Return every entry below without altering a word.

━━━━━━━━━━━━━━━━━━━━

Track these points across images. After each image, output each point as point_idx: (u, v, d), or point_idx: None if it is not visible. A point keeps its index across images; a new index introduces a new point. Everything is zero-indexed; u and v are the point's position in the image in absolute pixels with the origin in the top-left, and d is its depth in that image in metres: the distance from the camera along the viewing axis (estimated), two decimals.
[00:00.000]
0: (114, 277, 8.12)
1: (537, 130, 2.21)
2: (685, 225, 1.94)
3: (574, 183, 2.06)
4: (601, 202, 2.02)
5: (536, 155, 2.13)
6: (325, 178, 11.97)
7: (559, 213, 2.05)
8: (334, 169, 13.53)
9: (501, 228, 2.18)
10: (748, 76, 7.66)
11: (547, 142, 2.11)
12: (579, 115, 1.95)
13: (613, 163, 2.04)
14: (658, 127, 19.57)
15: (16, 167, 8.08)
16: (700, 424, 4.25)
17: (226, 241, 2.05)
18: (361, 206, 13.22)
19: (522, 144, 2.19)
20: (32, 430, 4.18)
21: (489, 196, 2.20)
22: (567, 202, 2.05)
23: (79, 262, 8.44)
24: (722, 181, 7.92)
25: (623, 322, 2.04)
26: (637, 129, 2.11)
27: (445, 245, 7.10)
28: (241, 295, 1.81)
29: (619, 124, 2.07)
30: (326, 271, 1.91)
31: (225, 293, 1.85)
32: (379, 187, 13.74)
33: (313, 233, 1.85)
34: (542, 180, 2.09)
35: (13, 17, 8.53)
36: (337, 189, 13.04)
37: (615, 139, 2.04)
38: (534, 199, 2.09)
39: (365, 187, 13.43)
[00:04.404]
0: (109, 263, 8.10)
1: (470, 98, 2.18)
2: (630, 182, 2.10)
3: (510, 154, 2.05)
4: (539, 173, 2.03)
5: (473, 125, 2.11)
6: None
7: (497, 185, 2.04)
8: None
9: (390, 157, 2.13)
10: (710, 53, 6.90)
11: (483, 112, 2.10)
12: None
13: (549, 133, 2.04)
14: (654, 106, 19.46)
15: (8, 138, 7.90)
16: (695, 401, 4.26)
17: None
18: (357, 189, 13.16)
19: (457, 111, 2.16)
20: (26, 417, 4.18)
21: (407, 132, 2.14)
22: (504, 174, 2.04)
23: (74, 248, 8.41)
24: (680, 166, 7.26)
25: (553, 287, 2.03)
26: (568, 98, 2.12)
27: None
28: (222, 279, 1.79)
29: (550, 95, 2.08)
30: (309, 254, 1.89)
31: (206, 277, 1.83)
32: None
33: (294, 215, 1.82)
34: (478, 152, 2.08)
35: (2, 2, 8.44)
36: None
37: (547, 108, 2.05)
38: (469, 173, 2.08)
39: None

━━━━━━━━━━━━━━━━━━━━

- Answer to this task
Track these points across images. After each image, output each point as point_idx: (u, v, d), or point_idx: None if it is not visible. A point keeps its index across images; a new index introduces a new point. Everything is zero-indexed; u and v are the point's position in the image in absolute pixels with the origin in the top-left, and d is its depth in that image in metres: the distance from the camera along the viewing axis (estimated), two decimals.
[00:00.000]
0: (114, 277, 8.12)
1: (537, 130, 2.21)
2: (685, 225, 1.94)
3: (574, 183, 2.06)
4: (601, 202, 2.02)
5: (536, 155, 2.13)
6: (325, 178, 11.97)
7: (559, 213, 2.05)
8: (334, 169, 13.53)
9: (501, 228, 2.18)
10: (748, 76, 7.66)
11: (547, 142, 2.11)
12: (579, 115, 1.95)
13: (613, 163, 2.04)
14: (658, 127, 19.57)
15: (16, 167, 8.08)
16: (700, 424, 4.25)
17: (226, 241, 2.05)
18: (361, 206, 13.22)
19: (522, 144, 2.19)
20: (32, 430, 4.18)
21: (489, 196, 2.20)
22: (567, 202, 2.05)
23: (79, 262, 8.44)
24: (722, 181, 7.92)
25: (623, 322, 2.04)
26: (637, 129, 2.11)
27: (445, 245, 7.10)
28: (241, 295, 1.81)
29: (619, 124, 2.07)
30: (326, 271, 1.91)
31: (225, 293, 1.85)
32: (379, 187, 13.74)
33: (313, 233, 1.85)
34: (542, 180, 2.09)
35: (13, 17, 8.53)
36: (337, 189, 13.04)
37: (615, 139, 2.04)
38: (534, 199, 2.09)
39: (365, 187, 13.43)
[00:04.404]
0: (109, 263, 8.10)
1: (470, 98, 2.18)
2: (630, 182, 2.10)
3: (510, 154, 2.05)
4: (539, 173, 2.03)
5: (473, 125, 2.11)
6: None
7: (497, 185, 2.04)
8: None
9: (390, 157, 2.13)
10: (710, 53, 6.90)
11: (483, 112, 2.10)
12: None
13: (549, 133, 2.04)
14: (654, 106, 19.46)
15: (8, 138, 7.90)
16: (695, 401, 4.26)
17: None
18: (357, 189, 13.16)
19: (457, 111, 2.16)
20: (26, 417, 4.18)
21: (407, 132, 2.14)
22: (504, 174, 2.04)
23: (74, 248, 8.41)
24: (680, 166, 7.26)
25: (553, 287, 2.03)
26: (568, 98, 2.12)
27: None
28: (222, 279, 1.79)
29: (550, 95, 2.08)
30: (309, 254, 1.89)
31: (206, 277, 1.83)
32: None
33: (294, 215, 1.82)
34: (478, 152, 2.08)
35: (2, 2, 8.44)
36: None
37: (547, 108, 2.05)
38: (469, 173, 2.08)
39: None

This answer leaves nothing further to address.